What to work on: Repeat the entries exactly, keeping every line as it is.

[Supplied data Boundary: Start]

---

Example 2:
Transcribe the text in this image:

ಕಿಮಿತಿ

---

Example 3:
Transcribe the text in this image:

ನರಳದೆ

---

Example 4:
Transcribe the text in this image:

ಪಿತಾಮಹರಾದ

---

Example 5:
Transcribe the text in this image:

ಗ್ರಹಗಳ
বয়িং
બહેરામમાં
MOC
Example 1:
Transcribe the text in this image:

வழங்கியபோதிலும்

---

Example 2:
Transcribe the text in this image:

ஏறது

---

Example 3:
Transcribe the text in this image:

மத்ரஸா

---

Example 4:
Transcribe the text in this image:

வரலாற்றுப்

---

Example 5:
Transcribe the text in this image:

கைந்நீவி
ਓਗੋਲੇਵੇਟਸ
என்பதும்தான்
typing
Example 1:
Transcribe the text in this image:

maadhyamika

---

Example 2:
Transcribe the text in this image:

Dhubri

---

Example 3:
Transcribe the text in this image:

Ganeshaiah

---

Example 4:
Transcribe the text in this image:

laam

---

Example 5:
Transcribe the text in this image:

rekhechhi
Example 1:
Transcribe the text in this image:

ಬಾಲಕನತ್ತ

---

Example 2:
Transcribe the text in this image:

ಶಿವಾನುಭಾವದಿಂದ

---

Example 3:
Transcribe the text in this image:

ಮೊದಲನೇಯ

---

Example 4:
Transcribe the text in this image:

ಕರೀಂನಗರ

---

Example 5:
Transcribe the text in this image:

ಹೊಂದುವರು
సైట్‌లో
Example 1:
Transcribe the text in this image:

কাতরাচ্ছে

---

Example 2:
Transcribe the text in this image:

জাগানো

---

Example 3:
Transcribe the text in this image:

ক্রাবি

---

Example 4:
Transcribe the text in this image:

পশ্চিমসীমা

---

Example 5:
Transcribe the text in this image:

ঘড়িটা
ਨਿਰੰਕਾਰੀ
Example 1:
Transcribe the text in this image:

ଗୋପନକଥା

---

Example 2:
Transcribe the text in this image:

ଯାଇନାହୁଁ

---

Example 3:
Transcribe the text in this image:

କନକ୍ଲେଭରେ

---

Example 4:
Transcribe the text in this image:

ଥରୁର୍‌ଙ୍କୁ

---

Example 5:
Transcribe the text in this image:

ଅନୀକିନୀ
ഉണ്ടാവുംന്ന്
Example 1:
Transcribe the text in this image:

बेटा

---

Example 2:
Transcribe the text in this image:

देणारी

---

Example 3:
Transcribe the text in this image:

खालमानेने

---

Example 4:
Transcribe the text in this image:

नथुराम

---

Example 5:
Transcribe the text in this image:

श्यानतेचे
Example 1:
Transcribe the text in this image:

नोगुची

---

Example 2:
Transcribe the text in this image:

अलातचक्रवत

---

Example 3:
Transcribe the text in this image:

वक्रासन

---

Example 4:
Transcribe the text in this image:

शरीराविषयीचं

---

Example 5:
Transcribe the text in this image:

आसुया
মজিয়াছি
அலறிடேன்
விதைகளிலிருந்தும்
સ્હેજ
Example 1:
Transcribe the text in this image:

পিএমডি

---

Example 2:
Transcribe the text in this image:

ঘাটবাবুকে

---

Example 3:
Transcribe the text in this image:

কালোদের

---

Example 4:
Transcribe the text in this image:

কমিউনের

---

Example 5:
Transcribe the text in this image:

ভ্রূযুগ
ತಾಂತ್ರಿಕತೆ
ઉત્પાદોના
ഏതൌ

[Supplied data Boundary: End]

Answer box:
---

Example 2:
Transcribe the text in this image:

ಕಿಮಿತಿ

---

Example 3:
Transcribe the text in this image:

ನರಳದೆ

---

Example 4:
Transcribe the text in this image:

ಪಿತಾಮಹರಾದ

---

Example 5:
Transcribe the text in this image:

ಗ್ರಹಗಳ
বয়িং
બહેરામમાં
MOC
Example 1:
Transcribe the text in this image:

வழங்கியபோதிலும்

---

Example 2:
Transcribe the text in this image:

ஏறது

---

Example 3:
Transcribe the text in this image:

மத்ரஸா

---

Example 4:
Transcribe the text in this image:

வரலாற்றுப்

---

Example 5:
Transcribe the text in this image:

கைந்நீவி
ਓਗੋਲੇਵੇਟਸ
என்பதும்தான்
typing
Example 1:
Transcribe the text in this image:

maadhyamika

---

Example 2:
Transcribe the text in this image:

Dhubri

---

Example 3:
Transcribe the text in this image:

Ganeshaiah

---

Example 4:
Transcribe the text in this image:

laam

---

Example 5:
Transcribe the text in this image:

rekhechhi
Example 1:
Transcribe the text in this image:

ಬಾಲಕನತ್ತ

---

Example 2:
Transcribe the text in this image:

ಶಿವಾನುಭಾವದಿಂದ

---

Example 3:
Transcribe the text in this image:

ಮೊದಲನೇಯ

---

Example 4:
Transcribe the text in this image:

ಕರೀಂನಗರ

---

Example 5:
Transcribe the text in this image:

ಹೊಂದುವರು
సైట్‌లో
Example 1:
Transcribe the text in this image:

কাতরাচ্ছে

---

Example 2:
Transcribe the text in this image:

জাগানো

---

Example 3:
Transcribe the text in this image:

ক্রাবি

---

Example 4:
Transcribe the text in this image:

পশ্চিমসীমা

---

Example 5:
Transcribe the text in this image:

ঘড়িটা
ਨਿਰੰਕਾਰੀ
Example 1:
Transcribe the text in this image:

ଗୋପନକଥା

---

Example 2:
Transcribe the text in this image:

ଯାଇନାହୁଁ

---

Example 3:
Transcribe the text in this image:

କନକ୍ଲେଭରେ

---

Example 4:
Transcribe the text in this image:

ଥରୁର୍‌ଙ୍କୁ

---

Example 5:
Transcribe the text in this image:

ଅନୀକିନୀ
ഉണ്ടാവുംന്ന്
Example 1:
Transcribe the text in this image:

बेटा

---

Example 2:
Transcribe the text in this image:

देणारी

---

Example 3:
Transcribe the text in this image:

खालमानेने

---

Example 4:
Transcribe the text in this image:

नथुराम

---

Example 5:
Transcribe the text in this image:

श्यानतेचे
Example 1:
Transcribe the text in this image:

नोगुची

---

Example 2:
Transcribe the text in this image:

अलातचक्रवत

---

Example 3:
Transcribe the text in this image:

वक्रासन

---

Example 4:
Transcribe the text in this image:

शरीराविषयीचं

---

Example 5:
Transcribe the text in this image:

आसुया
মজিয়াছি
அலறிடேன்
விதைகளிலிருந்தும்
સ્હેજ
Example 1:
Transcribe the text in this image:

পিএমডি

---

Example 2:
Transcribe the text in this image:

ঘাটবাবুকে

---

Example 3:
Transcribe the text in this image:

কালোদের

---

Example 4:
Transcribe the text in this image:

কমিউনের

---

Example 5:
Transcribe the text in this image:

ভ্রূযুগ
ತಾಂತ್ರಿಕತೆ
ઉત્પાદોના
ഏതൌ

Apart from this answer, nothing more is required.